PROBLEM STATEMENT:
Among the lines below, copy exactly those from the one with "危险边缘（Jeopardy!）" through the one with "Препоръчваме растенията в Зона 3 да", counting both ends.
####################
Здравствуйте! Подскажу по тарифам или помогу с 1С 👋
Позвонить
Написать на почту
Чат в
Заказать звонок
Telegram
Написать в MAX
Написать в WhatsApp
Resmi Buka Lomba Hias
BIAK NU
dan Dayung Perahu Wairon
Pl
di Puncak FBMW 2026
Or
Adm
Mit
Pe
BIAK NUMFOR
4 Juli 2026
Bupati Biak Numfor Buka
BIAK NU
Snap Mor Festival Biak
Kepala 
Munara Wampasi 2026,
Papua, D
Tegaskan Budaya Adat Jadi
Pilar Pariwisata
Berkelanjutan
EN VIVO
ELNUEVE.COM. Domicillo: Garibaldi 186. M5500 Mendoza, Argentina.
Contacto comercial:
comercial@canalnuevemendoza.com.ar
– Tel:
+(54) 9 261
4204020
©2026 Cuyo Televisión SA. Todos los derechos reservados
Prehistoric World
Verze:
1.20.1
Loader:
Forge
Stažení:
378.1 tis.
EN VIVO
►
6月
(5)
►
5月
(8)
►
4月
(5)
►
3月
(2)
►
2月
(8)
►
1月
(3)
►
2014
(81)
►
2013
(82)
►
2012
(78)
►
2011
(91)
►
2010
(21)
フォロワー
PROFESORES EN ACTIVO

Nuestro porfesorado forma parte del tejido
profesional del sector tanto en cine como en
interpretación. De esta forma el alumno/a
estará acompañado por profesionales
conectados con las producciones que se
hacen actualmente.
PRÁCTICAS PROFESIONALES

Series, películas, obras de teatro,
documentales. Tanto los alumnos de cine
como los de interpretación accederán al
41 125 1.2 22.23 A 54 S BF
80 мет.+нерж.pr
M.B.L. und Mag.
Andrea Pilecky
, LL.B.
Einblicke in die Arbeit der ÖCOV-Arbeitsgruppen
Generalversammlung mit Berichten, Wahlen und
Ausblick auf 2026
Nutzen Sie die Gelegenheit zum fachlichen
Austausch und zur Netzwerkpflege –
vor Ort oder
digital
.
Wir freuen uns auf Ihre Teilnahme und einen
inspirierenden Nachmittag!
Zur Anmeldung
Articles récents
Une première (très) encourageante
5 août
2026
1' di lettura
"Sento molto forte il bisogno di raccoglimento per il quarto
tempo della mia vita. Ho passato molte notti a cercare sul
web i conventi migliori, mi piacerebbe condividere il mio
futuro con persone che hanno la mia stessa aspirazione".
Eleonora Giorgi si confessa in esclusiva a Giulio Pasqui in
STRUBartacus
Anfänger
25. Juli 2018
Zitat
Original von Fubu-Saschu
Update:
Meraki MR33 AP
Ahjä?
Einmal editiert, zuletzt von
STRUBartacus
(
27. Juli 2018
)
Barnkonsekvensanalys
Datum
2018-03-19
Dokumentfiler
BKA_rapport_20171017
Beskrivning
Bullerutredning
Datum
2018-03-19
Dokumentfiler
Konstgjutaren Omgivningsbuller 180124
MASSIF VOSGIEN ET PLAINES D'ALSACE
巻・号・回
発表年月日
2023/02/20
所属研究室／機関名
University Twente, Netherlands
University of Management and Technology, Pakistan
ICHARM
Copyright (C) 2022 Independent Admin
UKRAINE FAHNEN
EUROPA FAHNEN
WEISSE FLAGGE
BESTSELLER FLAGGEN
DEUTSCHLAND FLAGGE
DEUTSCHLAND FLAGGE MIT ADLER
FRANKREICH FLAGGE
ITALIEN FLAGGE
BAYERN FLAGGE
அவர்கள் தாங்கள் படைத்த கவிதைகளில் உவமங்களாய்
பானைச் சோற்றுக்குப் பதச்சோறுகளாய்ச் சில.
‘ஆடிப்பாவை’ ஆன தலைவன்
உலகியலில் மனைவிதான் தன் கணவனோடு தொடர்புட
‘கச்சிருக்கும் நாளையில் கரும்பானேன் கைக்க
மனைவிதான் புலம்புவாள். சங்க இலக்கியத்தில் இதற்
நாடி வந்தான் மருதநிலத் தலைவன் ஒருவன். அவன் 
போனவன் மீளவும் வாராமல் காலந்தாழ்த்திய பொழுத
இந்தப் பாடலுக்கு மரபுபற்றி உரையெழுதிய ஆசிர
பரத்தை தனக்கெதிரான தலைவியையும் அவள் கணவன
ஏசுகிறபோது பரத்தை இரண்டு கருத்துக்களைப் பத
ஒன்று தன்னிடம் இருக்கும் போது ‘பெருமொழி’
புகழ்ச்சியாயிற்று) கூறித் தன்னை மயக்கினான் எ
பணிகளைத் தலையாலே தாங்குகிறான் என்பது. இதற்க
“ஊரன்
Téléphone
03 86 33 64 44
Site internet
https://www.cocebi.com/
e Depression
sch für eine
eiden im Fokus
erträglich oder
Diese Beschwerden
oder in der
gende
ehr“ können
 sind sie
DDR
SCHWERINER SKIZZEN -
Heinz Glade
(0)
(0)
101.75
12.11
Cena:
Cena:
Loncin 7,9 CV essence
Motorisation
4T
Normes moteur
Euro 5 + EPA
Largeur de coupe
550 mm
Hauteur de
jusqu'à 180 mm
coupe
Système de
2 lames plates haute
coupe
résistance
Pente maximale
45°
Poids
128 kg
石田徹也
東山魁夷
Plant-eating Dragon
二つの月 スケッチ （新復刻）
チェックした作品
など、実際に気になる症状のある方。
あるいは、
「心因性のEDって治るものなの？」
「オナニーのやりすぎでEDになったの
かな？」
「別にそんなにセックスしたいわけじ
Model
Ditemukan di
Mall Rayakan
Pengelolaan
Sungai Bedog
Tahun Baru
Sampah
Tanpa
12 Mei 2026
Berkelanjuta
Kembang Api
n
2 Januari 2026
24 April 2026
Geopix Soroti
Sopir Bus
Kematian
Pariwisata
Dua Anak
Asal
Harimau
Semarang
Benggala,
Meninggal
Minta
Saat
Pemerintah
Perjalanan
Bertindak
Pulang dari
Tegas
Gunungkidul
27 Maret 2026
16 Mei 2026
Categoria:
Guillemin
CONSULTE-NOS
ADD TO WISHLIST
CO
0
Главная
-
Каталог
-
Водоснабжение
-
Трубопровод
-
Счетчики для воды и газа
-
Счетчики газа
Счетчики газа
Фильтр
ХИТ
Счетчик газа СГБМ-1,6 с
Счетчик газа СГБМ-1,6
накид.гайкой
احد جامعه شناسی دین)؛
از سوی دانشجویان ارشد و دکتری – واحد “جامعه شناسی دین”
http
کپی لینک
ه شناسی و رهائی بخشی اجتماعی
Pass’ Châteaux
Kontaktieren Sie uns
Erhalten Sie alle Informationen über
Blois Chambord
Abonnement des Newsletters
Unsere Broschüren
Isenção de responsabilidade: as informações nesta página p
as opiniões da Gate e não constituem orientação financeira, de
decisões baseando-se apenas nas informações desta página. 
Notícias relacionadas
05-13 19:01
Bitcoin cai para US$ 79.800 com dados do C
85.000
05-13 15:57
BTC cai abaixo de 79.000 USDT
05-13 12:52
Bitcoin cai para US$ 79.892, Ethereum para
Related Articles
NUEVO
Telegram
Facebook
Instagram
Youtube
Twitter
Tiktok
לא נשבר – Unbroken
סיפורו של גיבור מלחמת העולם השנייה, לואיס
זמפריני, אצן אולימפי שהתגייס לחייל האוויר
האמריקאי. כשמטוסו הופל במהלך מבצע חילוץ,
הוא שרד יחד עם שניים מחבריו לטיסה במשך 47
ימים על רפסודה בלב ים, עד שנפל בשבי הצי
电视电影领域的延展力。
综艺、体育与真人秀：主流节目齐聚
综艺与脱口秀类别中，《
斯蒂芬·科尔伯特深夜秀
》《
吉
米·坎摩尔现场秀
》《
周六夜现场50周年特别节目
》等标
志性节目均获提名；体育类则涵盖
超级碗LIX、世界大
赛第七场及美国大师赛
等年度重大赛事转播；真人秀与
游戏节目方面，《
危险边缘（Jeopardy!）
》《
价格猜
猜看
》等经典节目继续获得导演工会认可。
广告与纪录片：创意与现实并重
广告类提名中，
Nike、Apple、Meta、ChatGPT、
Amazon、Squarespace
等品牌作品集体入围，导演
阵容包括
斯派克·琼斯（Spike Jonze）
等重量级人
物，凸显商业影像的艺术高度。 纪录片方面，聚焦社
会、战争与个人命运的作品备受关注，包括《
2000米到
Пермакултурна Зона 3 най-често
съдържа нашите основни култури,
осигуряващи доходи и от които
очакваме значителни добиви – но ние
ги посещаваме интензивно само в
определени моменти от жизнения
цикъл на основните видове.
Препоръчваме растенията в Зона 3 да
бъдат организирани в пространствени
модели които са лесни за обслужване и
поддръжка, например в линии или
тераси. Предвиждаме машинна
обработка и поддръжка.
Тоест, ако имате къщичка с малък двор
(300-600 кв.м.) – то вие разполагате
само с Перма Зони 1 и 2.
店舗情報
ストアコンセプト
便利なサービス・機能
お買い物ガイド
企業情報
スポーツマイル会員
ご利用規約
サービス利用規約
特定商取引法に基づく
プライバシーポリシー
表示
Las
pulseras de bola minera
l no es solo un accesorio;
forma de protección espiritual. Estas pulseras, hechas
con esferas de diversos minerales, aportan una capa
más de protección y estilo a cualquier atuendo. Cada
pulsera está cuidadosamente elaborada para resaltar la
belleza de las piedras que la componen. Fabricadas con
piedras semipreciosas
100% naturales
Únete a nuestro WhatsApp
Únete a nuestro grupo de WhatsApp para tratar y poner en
####################
WRITTEN SOLUTION:
危险边缘（Jeopardy!）
》《
价格猜
猜看
》等经典节目继续获得导演工会认可。
广告与纪录片：创意与现实并重
广告类提名中，
Nike、Apple、Meta、ChatGPT、
Amazon、Squarespace
等品牌作品集体入围，导演
阵容包括
斯派克·琼斯（Spike Jonze）
等重量级人
物，凸显商业影像的艺术高度。 纪录片方面，聚焦社
会、战争与个人命运的作品备受关注，包括《
2000米到
Пермакултурна Зона 3 най-често
съдържа нашите основни култури,
осигуряващи доходи и от които
очакваме значителни добиви – но ние
ги посещаваме интензивно само в
определени моменти от жизнения
цикъл на основните видове.
Препоръчваме растенията в Зона 3 да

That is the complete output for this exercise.